▶ CONSIGNE
Reprenez l’extrait du texte consacré à l’École primaire Kindundu 1 de Minkelo Gare et poursuivez-le après sa dernière phrase.

======== EXTRAIT DU TEXTE

Au village de Minkelo Gare, dans le secteur de Luima, territoire de Songololo, l’École primaire Kindundu 1 traverse les années dans un état de dégradation avancée qui interroge sur les réalités de l’éducation en milieu rural. Sur place, le constat dressé par le journaliste d’investigation Joli Toko révèle un environnement scolaire marqué par la fragilité des infrastructures et le manque criant d’équipements de base.

Certaines salles de classe de cet établissement, construit en briques cuites, sont couvertes de toitures confectionnées à partir de feuilles de palmier communément appelées Nianga. D’autres bâtiments, inachevés ou dépourvus de toiture, exposent élèves et enseignants aux intempéries. À chaque pluie, les activités scolaires deviennent difficiles, parfois impossibles, dans une école où apprendre relève désormais d’un équilibre précaire entre volonté et résignation.

================
======== CONTENU DES DONNÉES

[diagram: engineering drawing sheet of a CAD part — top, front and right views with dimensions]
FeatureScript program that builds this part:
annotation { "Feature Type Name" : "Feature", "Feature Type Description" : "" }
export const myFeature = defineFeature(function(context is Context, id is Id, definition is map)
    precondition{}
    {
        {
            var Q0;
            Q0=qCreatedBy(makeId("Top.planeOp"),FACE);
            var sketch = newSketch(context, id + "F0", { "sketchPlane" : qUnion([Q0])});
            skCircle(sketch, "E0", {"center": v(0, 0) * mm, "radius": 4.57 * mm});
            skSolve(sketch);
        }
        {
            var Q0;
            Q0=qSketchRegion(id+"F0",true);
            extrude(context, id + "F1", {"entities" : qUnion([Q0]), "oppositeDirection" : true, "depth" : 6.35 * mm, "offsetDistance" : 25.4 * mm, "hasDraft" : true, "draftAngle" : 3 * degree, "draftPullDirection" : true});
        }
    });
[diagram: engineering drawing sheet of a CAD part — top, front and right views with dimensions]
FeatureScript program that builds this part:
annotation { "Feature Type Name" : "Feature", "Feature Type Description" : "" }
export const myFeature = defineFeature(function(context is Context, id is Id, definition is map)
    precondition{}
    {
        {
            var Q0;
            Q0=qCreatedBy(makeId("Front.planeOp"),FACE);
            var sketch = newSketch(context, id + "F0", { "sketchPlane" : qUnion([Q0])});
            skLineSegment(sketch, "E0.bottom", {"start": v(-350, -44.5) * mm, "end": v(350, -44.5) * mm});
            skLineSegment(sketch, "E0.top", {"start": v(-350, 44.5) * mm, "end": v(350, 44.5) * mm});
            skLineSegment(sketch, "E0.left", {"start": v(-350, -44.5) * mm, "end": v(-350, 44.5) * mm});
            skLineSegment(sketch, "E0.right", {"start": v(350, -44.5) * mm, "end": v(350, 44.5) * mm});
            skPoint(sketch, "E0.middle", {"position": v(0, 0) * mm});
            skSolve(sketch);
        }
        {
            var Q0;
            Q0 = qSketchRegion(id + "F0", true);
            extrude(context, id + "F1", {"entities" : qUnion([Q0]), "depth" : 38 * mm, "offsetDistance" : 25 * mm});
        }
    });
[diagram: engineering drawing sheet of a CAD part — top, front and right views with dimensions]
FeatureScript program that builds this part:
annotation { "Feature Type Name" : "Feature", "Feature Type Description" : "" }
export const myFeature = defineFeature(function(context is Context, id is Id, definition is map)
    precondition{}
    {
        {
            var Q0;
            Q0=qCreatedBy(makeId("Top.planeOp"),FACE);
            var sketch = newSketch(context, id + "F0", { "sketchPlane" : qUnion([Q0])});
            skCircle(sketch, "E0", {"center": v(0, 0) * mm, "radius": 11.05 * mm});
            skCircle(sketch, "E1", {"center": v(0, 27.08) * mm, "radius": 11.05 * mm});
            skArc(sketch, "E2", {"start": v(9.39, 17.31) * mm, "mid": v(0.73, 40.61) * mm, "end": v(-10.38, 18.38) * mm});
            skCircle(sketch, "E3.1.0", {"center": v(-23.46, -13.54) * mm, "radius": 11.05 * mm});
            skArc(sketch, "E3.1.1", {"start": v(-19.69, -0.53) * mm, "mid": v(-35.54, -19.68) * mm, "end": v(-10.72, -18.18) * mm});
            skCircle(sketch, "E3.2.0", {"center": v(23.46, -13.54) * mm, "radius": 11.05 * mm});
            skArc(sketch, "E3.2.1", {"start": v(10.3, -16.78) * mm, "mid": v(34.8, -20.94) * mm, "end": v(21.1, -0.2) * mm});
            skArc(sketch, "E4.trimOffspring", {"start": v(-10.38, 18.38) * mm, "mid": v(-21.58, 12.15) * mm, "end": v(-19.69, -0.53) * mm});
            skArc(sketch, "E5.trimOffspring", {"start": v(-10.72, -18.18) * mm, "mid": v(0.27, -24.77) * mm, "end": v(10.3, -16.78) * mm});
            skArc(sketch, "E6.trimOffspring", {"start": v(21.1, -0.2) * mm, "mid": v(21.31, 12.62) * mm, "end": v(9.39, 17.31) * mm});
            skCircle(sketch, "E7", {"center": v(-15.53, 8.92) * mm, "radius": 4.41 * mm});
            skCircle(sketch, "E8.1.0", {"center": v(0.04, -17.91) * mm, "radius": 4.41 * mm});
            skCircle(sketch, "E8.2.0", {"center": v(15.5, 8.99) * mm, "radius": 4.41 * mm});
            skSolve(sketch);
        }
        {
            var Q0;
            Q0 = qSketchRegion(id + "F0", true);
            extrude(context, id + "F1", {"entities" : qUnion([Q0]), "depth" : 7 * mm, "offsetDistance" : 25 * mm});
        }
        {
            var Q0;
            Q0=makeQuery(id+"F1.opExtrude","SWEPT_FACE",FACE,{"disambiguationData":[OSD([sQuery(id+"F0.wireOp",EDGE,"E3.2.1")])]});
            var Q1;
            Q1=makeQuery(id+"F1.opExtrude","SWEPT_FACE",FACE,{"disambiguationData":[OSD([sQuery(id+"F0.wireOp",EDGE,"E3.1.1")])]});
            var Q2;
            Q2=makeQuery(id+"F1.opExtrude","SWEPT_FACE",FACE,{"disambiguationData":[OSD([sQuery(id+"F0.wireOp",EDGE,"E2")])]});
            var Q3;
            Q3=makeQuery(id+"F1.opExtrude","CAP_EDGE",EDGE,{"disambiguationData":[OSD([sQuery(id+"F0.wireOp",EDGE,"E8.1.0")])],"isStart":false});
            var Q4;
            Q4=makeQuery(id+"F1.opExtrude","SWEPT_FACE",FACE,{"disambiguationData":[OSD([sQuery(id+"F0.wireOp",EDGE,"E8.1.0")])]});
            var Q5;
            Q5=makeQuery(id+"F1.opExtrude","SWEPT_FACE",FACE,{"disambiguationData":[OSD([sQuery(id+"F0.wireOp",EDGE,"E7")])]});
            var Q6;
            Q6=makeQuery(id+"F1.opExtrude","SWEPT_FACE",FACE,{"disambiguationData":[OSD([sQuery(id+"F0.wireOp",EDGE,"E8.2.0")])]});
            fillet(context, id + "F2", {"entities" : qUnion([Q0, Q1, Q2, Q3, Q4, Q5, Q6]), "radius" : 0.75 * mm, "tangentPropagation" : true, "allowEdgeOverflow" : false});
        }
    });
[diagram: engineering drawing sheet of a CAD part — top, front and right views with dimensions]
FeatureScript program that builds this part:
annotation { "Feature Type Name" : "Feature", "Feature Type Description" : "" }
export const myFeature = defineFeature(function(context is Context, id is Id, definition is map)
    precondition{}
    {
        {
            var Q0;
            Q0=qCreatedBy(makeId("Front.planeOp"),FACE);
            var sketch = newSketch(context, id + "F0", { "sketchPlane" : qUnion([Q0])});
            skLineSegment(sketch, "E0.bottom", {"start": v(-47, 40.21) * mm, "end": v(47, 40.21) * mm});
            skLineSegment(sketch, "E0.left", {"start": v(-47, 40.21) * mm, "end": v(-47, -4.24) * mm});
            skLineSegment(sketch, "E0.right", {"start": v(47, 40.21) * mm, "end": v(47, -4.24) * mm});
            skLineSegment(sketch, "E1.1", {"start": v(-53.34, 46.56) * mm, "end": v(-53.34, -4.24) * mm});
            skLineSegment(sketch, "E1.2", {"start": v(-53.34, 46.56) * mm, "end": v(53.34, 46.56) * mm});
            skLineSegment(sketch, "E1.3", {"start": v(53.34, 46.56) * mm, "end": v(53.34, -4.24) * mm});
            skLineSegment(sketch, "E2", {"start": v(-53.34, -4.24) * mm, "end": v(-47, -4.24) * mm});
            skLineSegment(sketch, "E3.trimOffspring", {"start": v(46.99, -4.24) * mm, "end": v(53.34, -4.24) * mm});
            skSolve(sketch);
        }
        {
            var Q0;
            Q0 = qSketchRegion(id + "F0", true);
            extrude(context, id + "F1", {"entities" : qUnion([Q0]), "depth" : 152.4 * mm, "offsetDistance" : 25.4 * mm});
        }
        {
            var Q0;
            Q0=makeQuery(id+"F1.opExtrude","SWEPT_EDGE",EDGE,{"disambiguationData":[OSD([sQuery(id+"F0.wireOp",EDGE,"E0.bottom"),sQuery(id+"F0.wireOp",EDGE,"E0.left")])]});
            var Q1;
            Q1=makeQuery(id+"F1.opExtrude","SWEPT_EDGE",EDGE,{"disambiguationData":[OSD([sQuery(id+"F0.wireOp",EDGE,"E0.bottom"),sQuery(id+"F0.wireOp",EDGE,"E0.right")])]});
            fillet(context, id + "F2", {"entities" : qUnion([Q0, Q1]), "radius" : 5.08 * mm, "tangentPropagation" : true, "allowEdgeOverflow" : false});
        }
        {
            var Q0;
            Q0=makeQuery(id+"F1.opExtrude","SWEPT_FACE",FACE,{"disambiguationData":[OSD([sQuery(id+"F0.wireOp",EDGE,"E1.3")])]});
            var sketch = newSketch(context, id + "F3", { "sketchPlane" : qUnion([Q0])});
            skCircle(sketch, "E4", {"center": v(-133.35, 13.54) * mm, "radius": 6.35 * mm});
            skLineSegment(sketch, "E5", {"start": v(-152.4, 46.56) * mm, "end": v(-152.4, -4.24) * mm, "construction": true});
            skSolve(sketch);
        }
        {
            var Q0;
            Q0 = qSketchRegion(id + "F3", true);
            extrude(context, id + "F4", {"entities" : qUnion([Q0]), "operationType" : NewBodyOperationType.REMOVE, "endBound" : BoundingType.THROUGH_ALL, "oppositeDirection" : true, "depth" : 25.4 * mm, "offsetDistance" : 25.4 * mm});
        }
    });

================

▶ RÉPONSE
À l’intérieur des salles encore utilisables, les pupitres portent les stigmates du temps. Bois usés, installations rudimentaires et absence d’équipements adaptés composent le quotidien des écoliers. Malgré ces conditions, filles et garçons continuent de fréquenter l’établissement avec une régularité qui contraste avec l’état général des infrastructures.



Selon les responsables administratifs de l’école, l’EP Kindundu 1 existe depuis 1974 et n’a jamais bénéficié d’une réhabilitation majeure depuis sa création. Une réalité qui, au fil des décennies, a progressivement installé l’établissement dans une forme de survie permanente. Les quelques moyens disponibles proviennent essentiellement des contributions scolaires versées par les parents, des ressources jugées insuffisantes pour répondre aux besoins structurels de l’école.

À travers son investigation de terrain, Joli Toko montre une situation que plusieurs habitants de Minkelo Gare considèrent comme symptomatique des difficultés que rencontrent certaines écoles publiques éloignées des grands centres urbains. Entre bâtiments vieillissants, manque d’entretien et faibles capacités d’investissement, l’EP Kindundu 1 apparaît aujourd’hui comme le reflet d’un système éducatif confronté à de profondes disparités territoriales.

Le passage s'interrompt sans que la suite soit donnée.